Recharger le pare-feu

Je préfère recharger mon pare-feu après avoir fait des modifications. Pour recharger par pare-feu et toutes les règles permanentes:

$ sudo firewall-cmd —reload

Ajouter un service

Il existe des services prédéfinis que vous pouvez autoriser par le biais de votre pare-feu. Pour voir tous les services prédéfinis disponibles sur votre système:

$ sudo firewall-cmd —get-services

Par exemple, pour ajouter définitivement le service HTTP à votre pare-feu, entrez:

$ sudo firewall-cmd —add-service=http —permanent

$ sudo firewall-cmd —reload

Spécifiez le trafic par sous-réseau

Vous pouvez affecter le trafic provenant d’un sous-réseau particulier à une zone spécifique (ce qui autorise des ports et des services spécifiques, possiblement uniques à cette zone).

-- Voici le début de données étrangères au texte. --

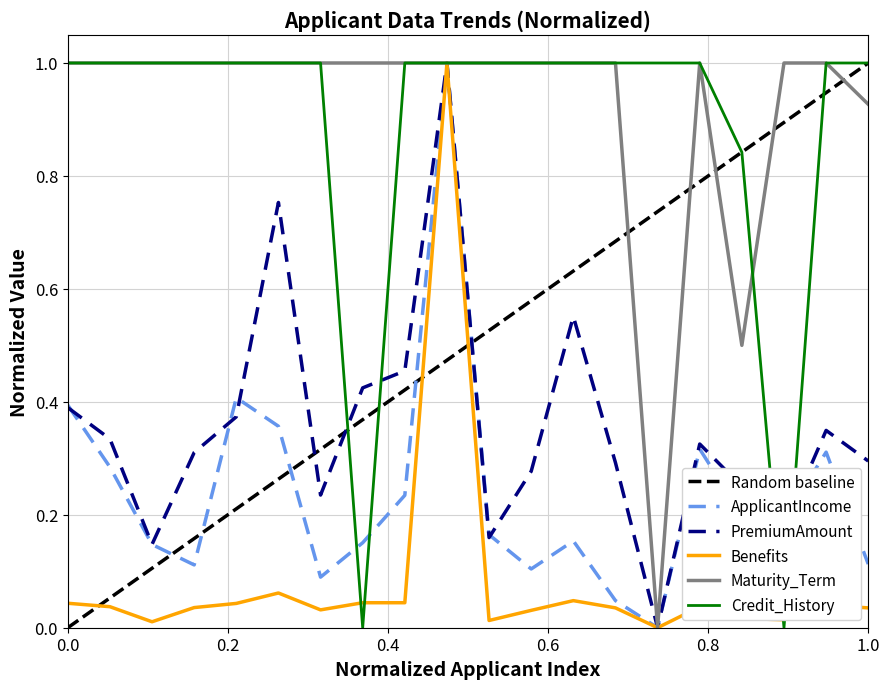

In Benefits, how many points are lower than both neighbors (excluding endpoints)?

5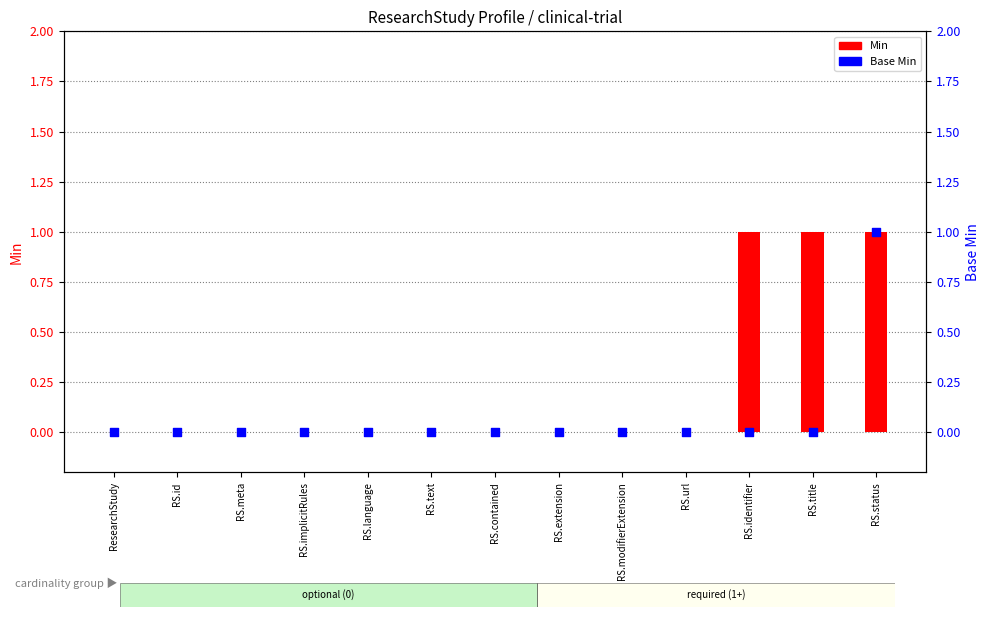

Which series reaches the minimum Y coordinate?

Min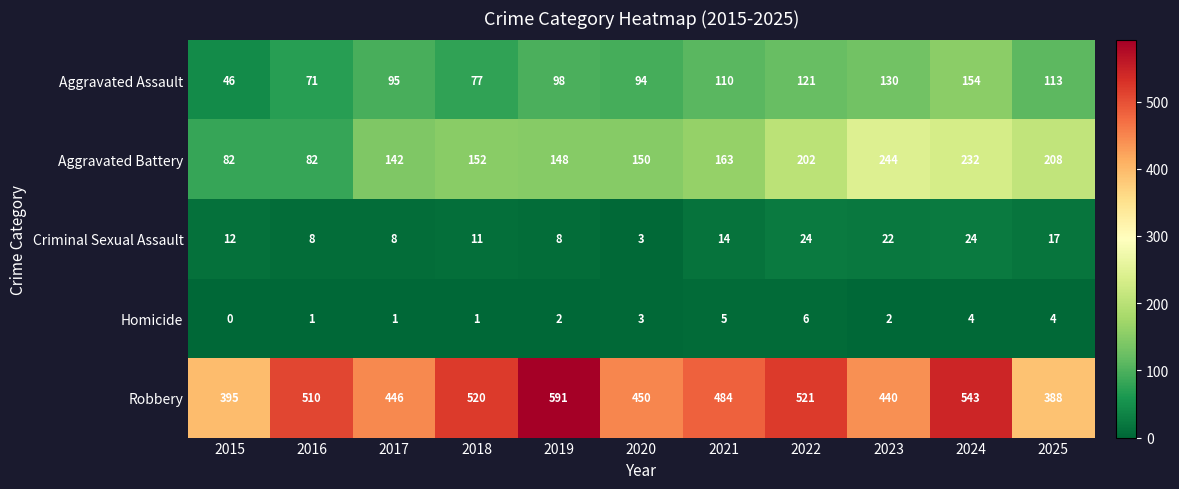

What is the difference between the Aggravated Battery values at 2025 and 2020?

58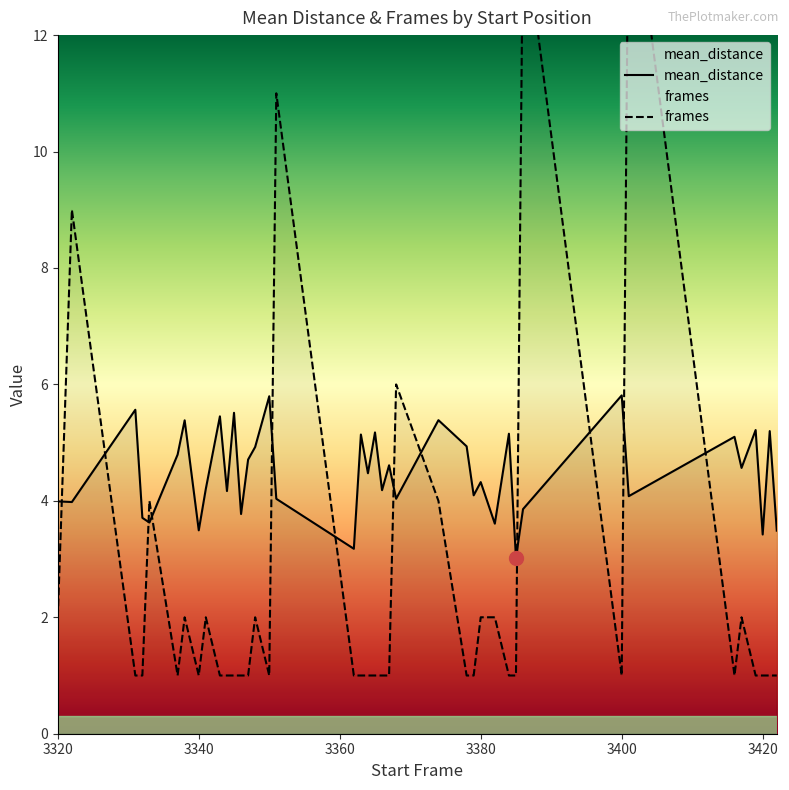

Between which two adjacent categories do frames and mean_distance first intersect?

3320 and 3322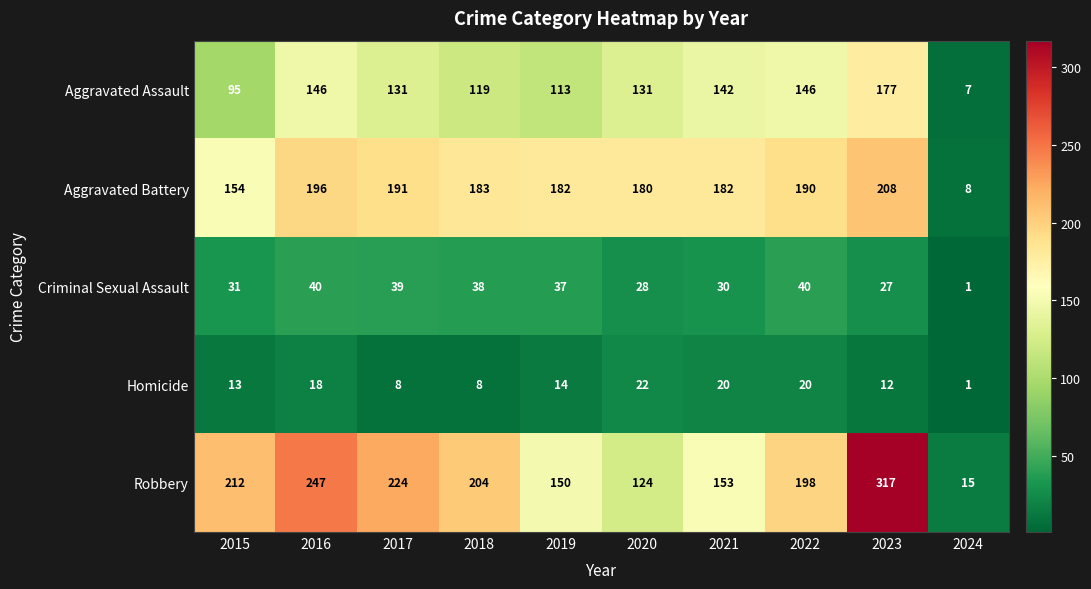

At which category does the chart reach its peak across all series?

2023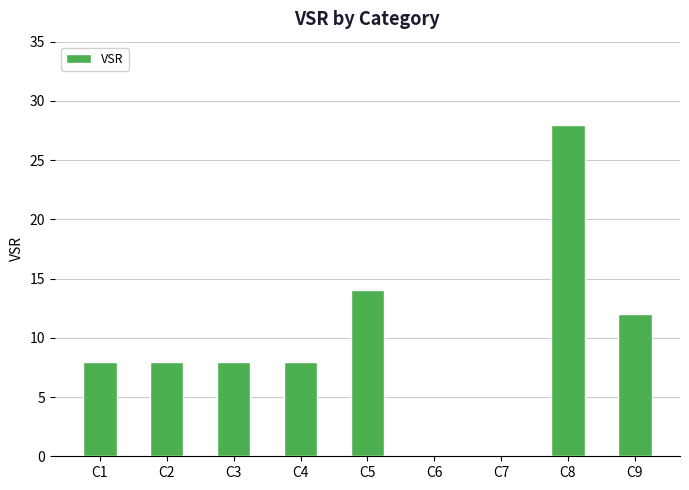

What is the sum of the values at C2 and C1?

16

Par exemple, pour assigner le réseau 172.16.1.0/24 à la zone interne et autoriser le service Jenkins:

$ sudo firewall-cmd —zone=internal
—add-source=172.16.1.0/24 —permanent

$ sudo firewall-cmd —add-service=jenkins —permanent

$ sudo firewall-cmd —reload

Liste des ports et des services

Vous pouvez lister tous les ports et services autorisés dans la zone par défaut en utilisant l’option --list-all:

$ sudo firewall-cmd —list-all Pour voir tous les paramètres de toutes les zones, utilisez --list-all-zones:

$ sudo firewall-cmd —list-all-zones

## Connaissez votre pare-feu

Un bon pare-feu est une fonctionnalité essentielle sur les systèmes informatiques modernes, et pare-feu est l’un des plus pratiques disponibles. Ses commandes sont intuitives et claires, et sa capacité à rapporter des descriptions utiles de ses politiques le rend facile à comprendre. Vérifiez les paramètres de votre pare-feu et essayez quelques commandes « pare-feu-cmd » dès aujourd’hui.